The True-Life Tales of Arthur & Archie

This is Day Four of the "How Totally Useless Is the Dallas City Council" watch, and you know what my problem is already? I'm bored.

This is all about the serial faux pas problem with Dallas Mayor Pro Tem Dwaine Caraway, who is slated to become the real mayor of the city at some point in the next two weeks, when the current real mayor resigns to run for higher office.

You know what I mean -- serial faux pas. Pants. Gambling house. Arthur and Archie. Dog killer. And then he becomes mayor?

That can't happen. Before that happens, the council needs to vote to remove Caraway from the line of succession. But they can't do that. They can't vote to take his mayor pro tem title away, because they are deadlocked. The white ones want a white mayor pro tem. The black ones want a black mayor pro tem. The Latino ones want ... I think you get the picture.

Useless, in other words. The city council and mayor are totally useless. The purpose of my watch is to see just how totally useless they are. How long will it take? But we already know the answer to that one, right? So I'm kind of bored already.

Just to pass the time sometimes, I try look for the silver lining. As a writer and journalist, for example, I think the two best things to come out of the whole Caraway affair have been Arthur and Archie -- the two characters Caraway made up to explain why the cops had been called to his home to settle a disturbance.

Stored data
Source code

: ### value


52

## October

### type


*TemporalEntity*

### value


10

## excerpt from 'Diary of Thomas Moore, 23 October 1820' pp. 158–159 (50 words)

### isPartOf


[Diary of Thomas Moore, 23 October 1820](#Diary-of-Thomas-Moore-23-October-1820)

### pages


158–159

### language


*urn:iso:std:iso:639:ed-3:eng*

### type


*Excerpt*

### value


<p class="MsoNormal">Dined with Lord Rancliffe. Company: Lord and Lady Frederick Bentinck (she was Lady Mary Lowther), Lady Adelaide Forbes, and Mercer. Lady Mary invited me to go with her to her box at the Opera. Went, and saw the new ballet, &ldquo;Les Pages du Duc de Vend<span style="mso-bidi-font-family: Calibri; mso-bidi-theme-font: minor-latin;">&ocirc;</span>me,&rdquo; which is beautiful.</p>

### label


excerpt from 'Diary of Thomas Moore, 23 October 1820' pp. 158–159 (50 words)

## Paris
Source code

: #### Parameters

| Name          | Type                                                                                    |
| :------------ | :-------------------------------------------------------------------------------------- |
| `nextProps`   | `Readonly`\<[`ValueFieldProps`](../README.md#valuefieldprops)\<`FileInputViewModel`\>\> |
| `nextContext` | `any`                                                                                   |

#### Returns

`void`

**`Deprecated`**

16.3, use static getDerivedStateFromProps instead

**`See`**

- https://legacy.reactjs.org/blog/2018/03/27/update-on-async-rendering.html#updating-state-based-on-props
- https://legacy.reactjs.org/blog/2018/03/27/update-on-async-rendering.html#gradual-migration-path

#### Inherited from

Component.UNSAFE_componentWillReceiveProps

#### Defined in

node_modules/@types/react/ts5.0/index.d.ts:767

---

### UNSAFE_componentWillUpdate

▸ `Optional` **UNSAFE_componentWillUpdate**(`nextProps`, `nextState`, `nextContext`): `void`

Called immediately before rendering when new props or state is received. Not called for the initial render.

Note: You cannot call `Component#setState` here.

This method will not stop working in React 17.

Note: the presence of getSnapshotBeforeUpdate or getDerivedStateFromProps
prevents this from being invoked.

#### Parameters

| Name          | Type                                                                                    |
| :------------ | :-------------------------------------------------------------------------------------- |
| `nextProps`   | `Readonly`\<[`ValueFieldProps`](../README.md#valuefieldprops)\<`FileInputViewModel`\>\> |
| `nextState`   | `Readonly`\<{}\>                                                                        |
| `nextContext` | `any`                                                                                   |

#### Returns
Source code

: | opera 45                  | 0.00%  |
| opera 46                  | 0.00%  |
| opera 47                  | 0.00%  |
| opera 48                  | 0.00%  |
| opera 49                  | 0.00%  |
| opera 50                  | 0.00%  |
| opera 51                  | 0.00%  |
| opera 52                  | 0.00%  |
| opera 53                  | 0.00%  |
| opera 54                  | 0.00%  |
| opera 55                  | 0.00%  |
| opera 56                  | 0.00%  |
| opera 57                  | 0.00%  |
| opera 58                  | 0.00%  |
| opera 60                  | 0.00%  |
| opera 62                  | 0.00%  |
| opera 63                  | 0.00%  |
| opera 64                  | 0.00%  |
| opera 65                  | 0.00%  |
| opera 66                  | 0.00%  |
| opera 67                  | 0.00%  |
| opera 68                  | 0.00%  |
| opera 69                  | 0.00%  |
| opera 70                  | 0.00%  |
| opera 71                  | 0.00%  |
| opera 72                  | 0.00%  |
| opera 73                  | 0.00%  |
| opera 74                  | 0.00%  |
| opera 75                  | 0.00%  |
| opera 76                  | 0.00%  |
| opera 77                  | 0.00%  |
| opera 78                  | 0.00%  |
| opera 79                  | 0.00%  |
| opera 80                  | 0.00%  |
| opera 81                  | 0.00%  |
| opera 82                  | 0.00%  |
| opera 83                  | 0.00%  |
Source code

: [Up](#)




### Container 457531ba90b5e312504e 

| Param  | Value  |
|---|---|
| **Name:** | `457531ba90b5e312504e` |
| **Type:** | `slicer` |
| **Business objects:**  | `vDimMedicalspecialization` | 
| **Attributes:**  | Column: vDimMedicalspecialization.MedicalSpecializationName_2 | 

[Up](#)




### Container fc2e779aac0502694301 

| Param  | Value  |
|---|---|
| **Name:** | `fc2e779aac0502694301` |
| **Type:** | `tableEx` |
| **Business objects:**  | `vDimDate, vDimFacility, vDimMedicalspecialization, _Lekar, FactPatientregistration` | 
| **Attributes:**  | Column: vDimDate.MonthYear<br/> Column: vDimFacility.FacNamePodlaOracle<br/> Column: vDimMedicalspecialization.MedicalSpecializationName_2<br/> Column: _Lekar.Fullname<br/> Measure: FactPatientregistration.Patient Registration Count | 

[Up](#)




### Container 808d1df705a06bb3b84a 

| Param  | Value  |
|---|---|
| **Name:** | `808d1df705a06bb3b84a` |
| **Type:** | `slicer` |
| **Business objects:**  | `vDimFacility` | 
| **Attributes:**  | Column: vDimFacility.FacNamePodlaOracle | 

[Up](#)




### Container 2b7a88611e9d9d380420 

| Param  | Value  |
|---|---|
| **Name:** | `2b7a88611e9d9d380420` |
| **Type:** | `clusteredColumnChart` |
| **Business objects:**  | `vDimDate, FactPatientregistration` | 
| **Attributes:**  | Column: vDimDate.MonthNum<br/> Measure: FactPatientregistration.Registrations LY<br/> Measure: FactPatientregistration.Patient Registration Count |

## REQUIRED TASKS
#1 Translate this sentence from the column on the Dallas City Council into Spanish: "The city council and mayor are totally useless."
#2 In the rows, begin at the line that has "#### Defined in" and stop after the line that has "prevents this from being invoked.". Put those lines into a Markdown table with the columns Number and Line, numbering each one and leaving out blank lines.

## SOLUTIONS BY TASK
#1 El concejo municipal y el alcalde son totalmente inútiles.

#2
| Number | Line |
|---|---|
| 1 | #### Defined in |
| 2 | node_modules/@types/react/ts5.0/index.d.ts:767 |
| 3 | --- |
| 4 | ### UNSAFE_componentWillUpdate |
| 5 | ▸ `Optional` **UNSAFE_componentWillUpdate**(`nextProps`, `nextState`, `nextContext`): `void` |
| 6 | Called immediately before rendering when new props or state is received. Not called for the initial render. |
| 7 | Note: You cannot call `Component#setState` here. |
| 8 | This method will not stop working in React 17. |
| 9 | Note: the presence of getSnapshotBeforeUpdate or getDerivedStateFromProps |
| 10 | prevents this from being invoked. |